Westliches Nordamerika.
 

Nutzung:

Keine, sehr selten in Wildblumenmischungen enthalten.  
 

Ausbreitung:

DEUTSCHLAND:
Unbeständig 1988 in Karbach in Baden-Württemberg (Dörr & Lippert 2004), 1988 in einer zu einem Park umgestalteten ehemaligen Kiesgrube in Kempten in Bayern (Dörr & Lippert 2004, Meierott & al. 2024), 1990 im Gewerbegebiet Kelsterbach in Hessen (Buttler 1994, Hand & Thieme 2023), bei Schermbeck im Kreis Wesel und 1972 Münster in Nordrhein-Westfalen (Runge 1979, Jagel 2003).
ÖSTERREICH: ---
SCHWEIZ: ---
ANDERE LÄNDER:
Subspontan u.a. auch in Belgien (Verloove 2021).
 
 

 
Weitere Arten:

Navarretia involucrata

Im südlichen Chile und in Argentinien ist das Kleine Nadelkissen, Navarretia involucrata (Syn.: N. pusilla, Gilia pusilla) ursprünglich. Es wird 1910 für den Hafen von Mannheim in Baden-Württemberg angegeben (Hegi 1975). Die Art wird in der deutschen Florenliste (Hand & Thieme 2023) nicht geführt.
 

 

Navarretia pubescens

In Kalifornien ist das Flaumige Nadelkissen, Navarretia pubescens, beheimatet. Es wird 1918 bei Solothurn eingeschleppt angegeben (Hegi 1975).
 

Navarretia sphaerocephala

Im westlichen Nordamerika ist das Zwerg-Nadelkissen, Navarretia sphaerocephala subsp. minima (Syn.: N. minima) beheimatet. Es konnte 1988 adventiv zwischen Pflastersteinen „Am Entenmoos“ in Sonthofen in Bayern festgestellt werden (Dörr & Lippert 2004, Meierott & al. 2024).
 

Quellen

BIB (2018): Botanischer Informationsknoten Bayern - http://daten.bayernflora.de

Burkhardt L. (2018): Verzeichnis eponymischer Pflanzennamen Teil 1 - https://www.bgbm.org/sites/default/files/
verzeichnis_eponymischer_pflanzennamen
_2018_teil_1.pdf

Buttler K.P. (1994): Fundmeldungen Neufunde-Bestätigungen-Verluste – Botanik und Naturschutz in Hessen 7: 101–103.
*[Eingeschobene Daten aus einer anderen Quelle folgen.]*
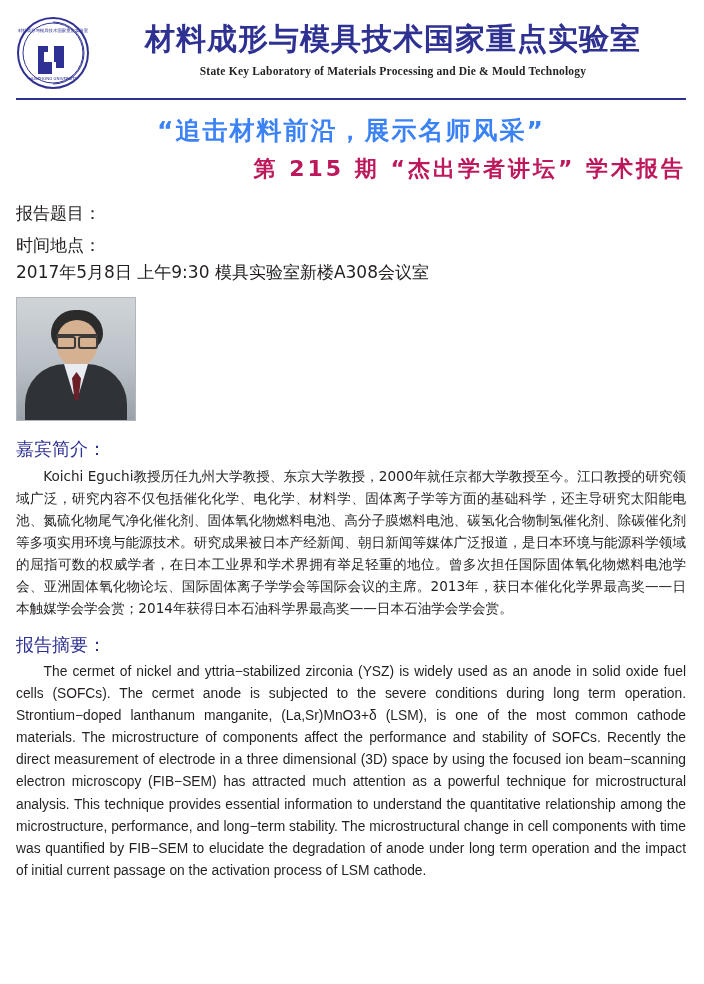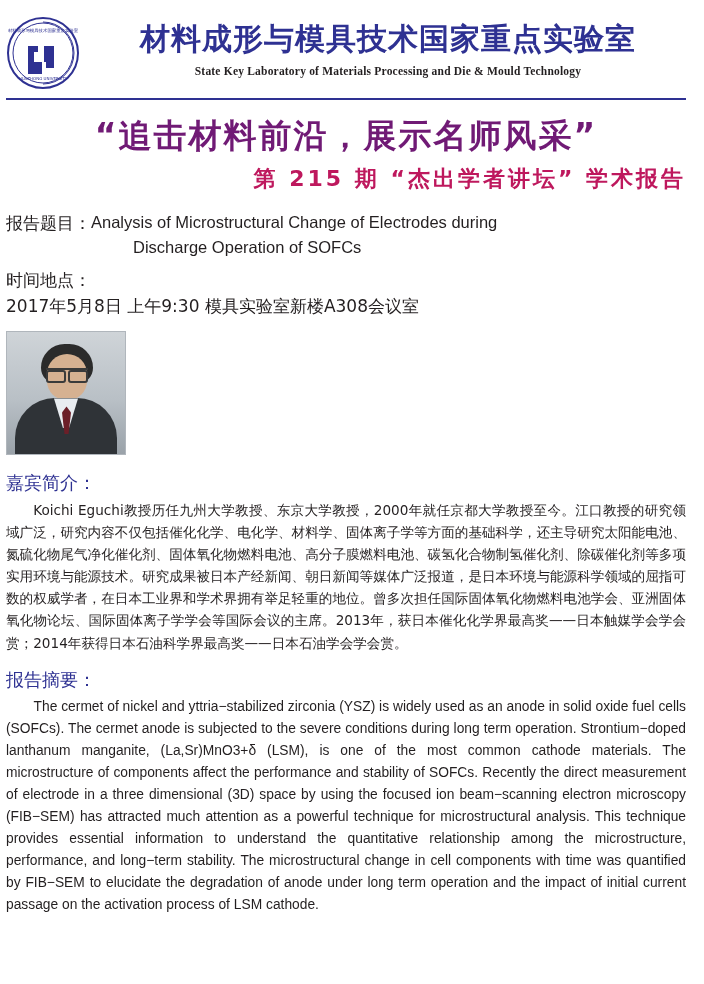--- a/index.html
+++ b/index.html
@@ -12,21 +12,21 @@
     background: #ffffff;
     font-family: "Liberation Sans", sans-serif;
     color: #231f20;
     overflow: hidden;
   }
   .page {
     position: relative;
     width: 704px;
     height: 800px;
     box-sizing: border-box;
-    padding: 16px 18px 0 6px;
+    padding: 16px 18px 0 16px;
   }
 
   
   .header {
     display: flex;
     align-items: flex-start;
     gap: 10px;
     padding-bottom: 8px;
     border-bottom: 2px solid #2e3192;
   }
@@ -57,23 +57,23 @@
     font-weight: bold;
     color: #231f20;
     margin-top: 7px;
     letter-spacing: 0.2px;
   }
 
   
   .slogan {
     text-align: center;
     font-family: "DejaVu Sans", sans-serif;
-    font-size: 33px;
-    font-weight: bold;
-    color: #701a75;
+    font-size: 25px;
+    font-weight: bold;
+    color: #3b82f6;
     margin-top: 16px;
     letter-spacing: 2px;
     line-height: 1.2;
   }
   .forum-line {
     text-align: right;
     font-family: "DejaVu Sans", sans-serif;
     font-size: 22px;
     font-weight: bold;
     color: #be185d;
@@ -260,24 +260,20 @@
       <div class="lab-en">State Key Laboratory of Materials Processing and Die &amp; Mould Technology</div>
     </div>
   </div>
 
   <div class="slogan">“追击材料前沿，展示名师风采”</div>
   <div class="forum-line">第 215 期 “杰出学者讲坛” 学术报告</div>
 
   <div class="info">
     <div class="info-row">
       <div class="info-label">报告题目：</div>
-      <div class="info-value en">
-        <span class="l1">Analysis of Microstructural Change of Electrodes during</span>
-        <span class="l2">Discharge Operation of SOFCs</span>
-      </div>
     </div>
     <div class="info-row time-row">
       <div class="info-label">时间地点：</div>
       <div class="info-value">2017年5月8日  上午9:30  模具实验室新楼A308会议室</div>
     </div>
   </div>
 
   <div class="speaker">
     <div class="portrait">
       <div class="hair"></div>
Dörr E. & Lippert W. (2004): Flora des Allgäus und seiner Umgebung Band 2 – IHW-Verlag Eching, 752 S.

Hand R. & Thieme M. (2023): Florenliste von Deutschland (Gefäßpflanzen), begründet von Karl Peter Buttler. https://www.kp-buttler.de/florenliste/index.htm

 



Hegi G. (1975): Illustrierte Flora von Mitteleuropa, Band 5 (Teil 1). 3.Aufl. – Paul Parey, Berlin und Hamburg. 678 S.

Jagel A. (2003): Ein Fund von Navarretia squarrosa (Eschsch) HOOK. & ARN. (Polemoniaceae) bei Schermbeck (Kreis Wesel, Nordrhein-Westfalen - Floristische Rundbriefe 37: 1-4.

Kew (2023): Kew science – Plants of the World Online - Plants of the World Online | Kew Science

Meierott L., Fleischmann A., Klotz J., Ruff M. & W. Lippert (2024): Flora von Bayern – Haupt Verlag, Bern, 4 Bände.

Runge F. (1979): Neue Beiträge zur Flora Westfalens – Natur und Heimat, Blätter für den Naturschutz und alle Gebiete der Naturkunde 39/3: 69–102.